## READING PASSAGE
CAAMFest 2013 Reviews: Ernesto Foronda and Silas Howard's 'Sunset Stories'

March 11, 2013

Sung Kang as JP and Monique Gabriela Curnen as May in Sunset Stories.

In Sunset Stories -- the first feature from internet collective You Offend Me, You Offend My Family -- co-directors Ernesto Foronda and Silas Howard give the Los Angeles ensemble genre a relationship comedy twist. LA and its quirky denizens have prominent roles in this story of two former lovers randomly thrown back into each other's lives for 24 hectic hours.

May (The Dark Knight's Monique Gabriela Curnen) is a dedicated nurse and control freak who works with cancer-stricken youth in a Boston hospital. A job assignment takes her to LA to pick up a cooler full of life-saving tissue and of all the hotels in the city, she's staying in the one where her jilted former fiancé JP (Fast and Furious's Sung Kang) is playing a wedding gig with his band. While May tries to recover from the awkward run-in, a skeevy hotel bar patron (Humpday's Joshua Leonard) jacks her cooler, kicking off May and JP's wild goose chase through the streets of LA and their own journey to exorcise their own personal baggage that led to their breakup.

## DATA

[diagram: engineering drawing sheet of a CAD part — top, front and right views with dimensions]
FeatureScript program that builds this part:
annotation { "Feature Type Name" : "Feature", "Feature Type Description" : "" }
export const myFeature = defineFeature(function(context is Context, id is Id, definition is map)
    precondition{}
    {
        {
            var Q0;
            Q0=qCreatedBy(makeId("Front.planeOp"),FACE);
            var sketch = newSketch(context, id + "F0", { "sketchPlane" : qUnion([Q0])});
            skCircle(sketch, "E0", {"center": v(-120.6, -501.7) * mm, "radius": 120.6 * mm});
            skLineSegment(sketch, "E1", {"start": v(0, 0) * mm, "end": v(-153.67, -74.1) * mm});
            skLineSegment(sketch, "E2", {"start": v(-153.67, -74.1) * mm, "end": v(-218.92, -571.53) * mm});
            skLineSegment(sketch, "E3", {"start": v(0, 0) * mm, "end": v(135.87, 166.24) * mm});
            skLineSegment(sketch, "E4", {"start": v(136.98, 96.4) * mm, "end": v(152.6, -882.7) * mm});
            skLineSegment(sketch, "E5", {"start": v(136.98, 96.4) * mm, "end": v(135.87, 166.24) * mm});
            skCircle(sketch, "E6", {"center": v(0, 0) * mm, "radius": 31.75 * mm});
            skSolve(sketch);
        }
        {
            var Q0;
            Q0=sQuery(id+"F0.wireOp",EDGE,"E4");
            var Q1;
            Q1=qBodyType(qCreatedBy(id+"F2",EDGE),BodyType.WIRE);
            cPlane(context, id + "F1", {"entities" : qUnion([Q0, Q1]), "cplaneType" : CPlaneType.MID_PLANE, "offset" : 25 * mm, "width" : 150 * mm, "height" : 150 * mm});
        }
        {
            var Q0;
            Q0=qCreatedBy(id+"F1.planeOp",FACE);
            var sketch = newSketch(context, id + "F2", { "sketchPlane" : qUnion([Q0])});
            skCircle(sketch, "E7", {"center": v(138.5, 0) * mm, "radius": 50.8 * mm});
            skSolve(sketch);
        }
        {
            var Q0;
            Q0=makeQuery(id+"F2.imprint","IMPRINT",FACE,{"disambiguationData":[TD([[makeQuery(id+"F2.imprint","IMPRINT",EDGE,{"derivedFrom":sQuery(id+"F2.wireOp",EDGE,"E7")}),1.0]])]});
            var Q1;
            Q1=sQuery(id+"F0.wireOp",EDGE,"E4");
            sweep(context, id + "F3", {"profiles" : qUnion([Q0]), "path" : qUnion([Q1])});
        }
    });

## WHAT TO DO
1. Which actors does the Sunset Stories review name?
2. In the Sunset Stories review, what does May's job assignment send her to Los Angeles to pick up?

## SOLUTIONS TO THE TASKS
1. Sung Kang, Monique Gabriela Curnen, Joshua Leonard

2. A cooler full of life-saving tissue.